Others may get this same release through a cherished hobby. Gardening is my husband's choice. Before anyone says, "I can't do that anymore," let me hasten to assure you we all lose bits and pieces of ourselves along the way from youth to age.

Making a hoop shot, dancing 'til dawn, or climbing a mountain may beyond your scope today, but so many other things are not.

I call them my "free fixes."

We can find magic in cobwebs, intricate weavings, more delicate than handmade lace. Hidden in the beauty of growing things – an Amaryllis started from a bulb in winter keeps our spirits up as we watch it push up through the soil day by day. The silly song of a grandchild can sound more lovely than an aria by a world famous tenor. A dandelion can mean more than a dozen hothouse roses when delivered by a loving child. Music really does have the power to charm and soothe. Petting the cat, grooming the dog, feeding the fish ... choose your pleasure. Admire the wrinkles in someone's face, spouse, stranger or yourself.

Look deep into the eyes of your family members or friends as you converse. DO take time daily to really converse. If you live alone, you can still get that connection through telephone or e-mail. The post-polio support group I check in with on the World Wide Web offers a caring group of people with like problems and readily shared solutions twenty-four hours a day.
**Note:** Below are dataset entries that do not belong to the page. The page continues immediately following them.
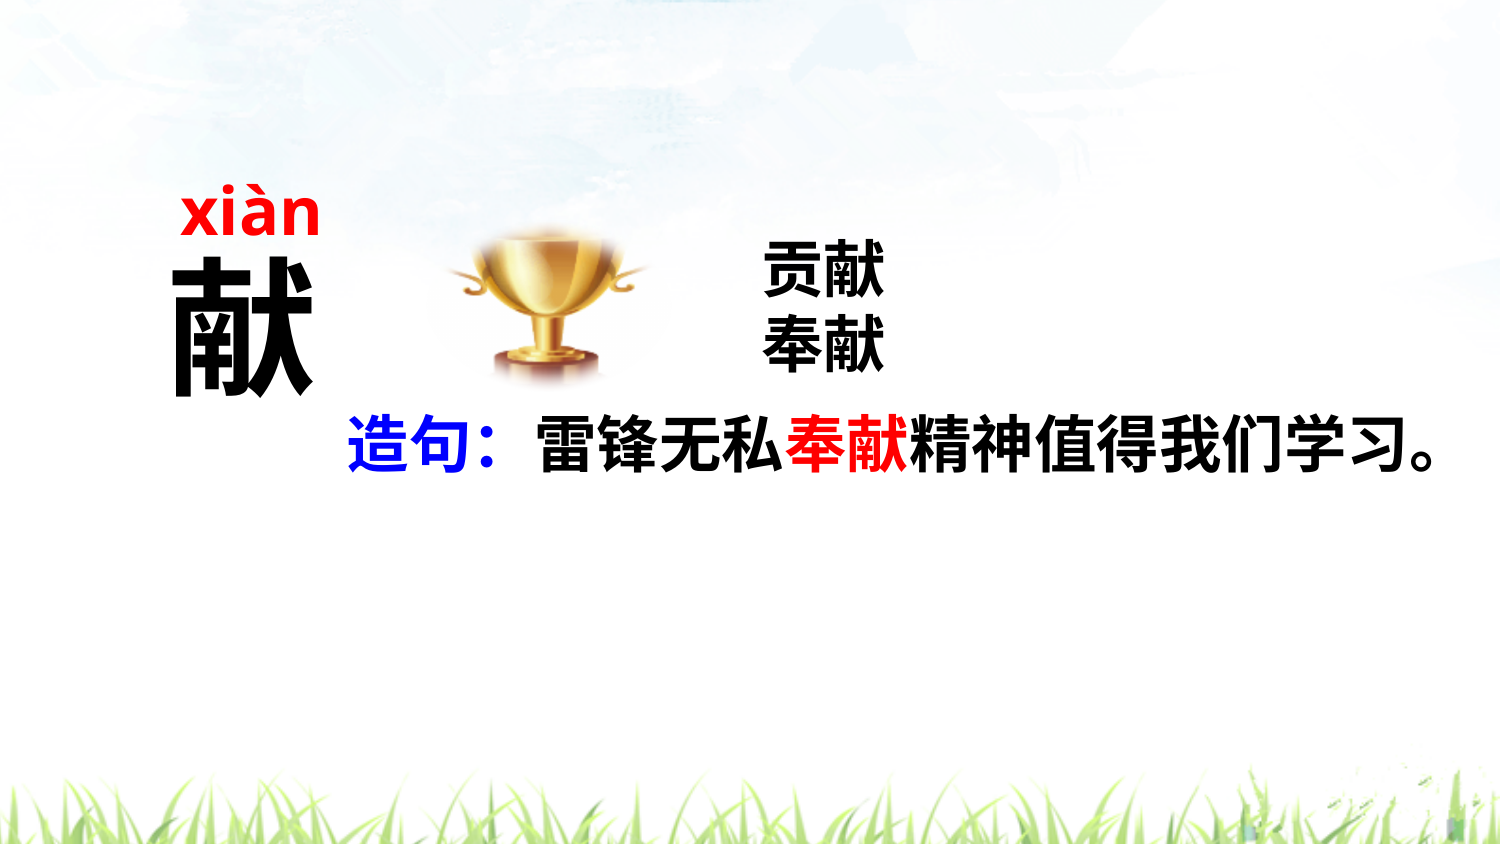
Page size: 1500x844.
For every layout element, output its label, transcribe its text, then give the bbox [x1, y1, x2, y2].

text_box 贡献奉献 [749, 224, 928, 386]
text_box 造句：雷锋无私奉献精神值得我们学习。 [335, 399, 1496, 486]
picture [0, 0, 1500, 844]
text_box xiàn [149, 154, 335, 257]
text_box 献 [156, 229, 370, 421]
Concentrating one's flagging energy on uplifting things is so beneficial. In this season of political hammering we need to limit the amount of time we allow such assaults. When you find yourself reading a story or watching a movie that makes your stomach churn or gives you the feeling you need to wash your mind out with Grandma's lye soap and hot water, S-T-O-P! Give yourself permission to do something else – something aesthetically pleasing (uplifting, fun, silly). Read the comics, watch a happy video, appreciate the rain or snow or sunshine ... listen to the wind blow.
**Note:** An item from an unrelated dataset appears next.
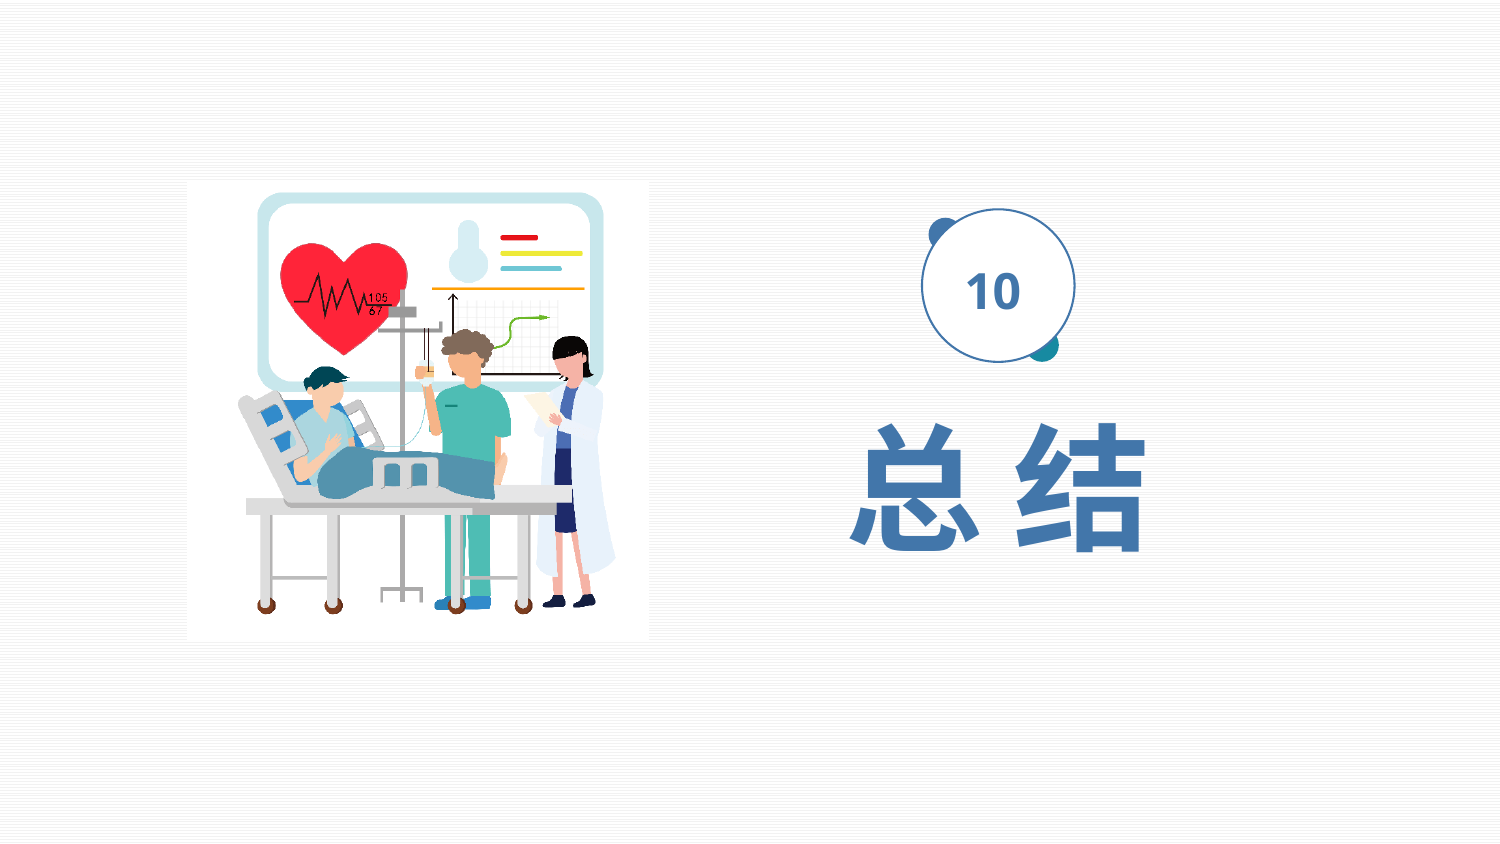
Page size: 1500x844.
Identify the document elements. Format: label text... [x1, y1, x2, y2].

picture [186, 180, 649, 642]
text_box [921, 209, 1075, 362]
text_box 总 结 [830, 395, 1167, 576]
A positive attitude is all it takes – and that costs nothing.

Haiku

Carol Purington, Woodslawn Farm, Massachusetts

Carol writes poetry from her farm where she has slept in an iron lung for the last 41 years. She switched to the smaller Porta-Lung four years ago. Carol has published four books of her poetry.

A stone for birth a stone for death
We hand them to the Maidens –
we,
the women of the People,
who know the weight of birth of death
The Trees Bleed Sweetnes
s
©1997 Carol Purington

Ramp Safety

Nancy A. Heiskell, Indianapolis, Indiana

I recently bought a lowered floor conversion van. Because the ramp is just a little wider than my chair, it is difficult to judge exactly where I am, causing me to worry about driving over the side of the ramp.

After a couple of days of precariously going in and out of the van, I asked my husband to apply a 1/2" wide strip of red reflective tape in the "center of the traveling path" of the ramp from one end to the other. Next, I had him apply a short piece of tape in the center of my chair's footrest.

Here is how I use it: I visually line up the tape on the footrest with the tape on the ramp and I keep the two aligned as I travel up or down the ramp. I feel it is better and safer than trying to judge where I am on the ramp. We then applied the tape in the center of my portable ramp. Maybe the van conversion companies and ramp manufacturers will incorporate a ramp guideline feature in their future products.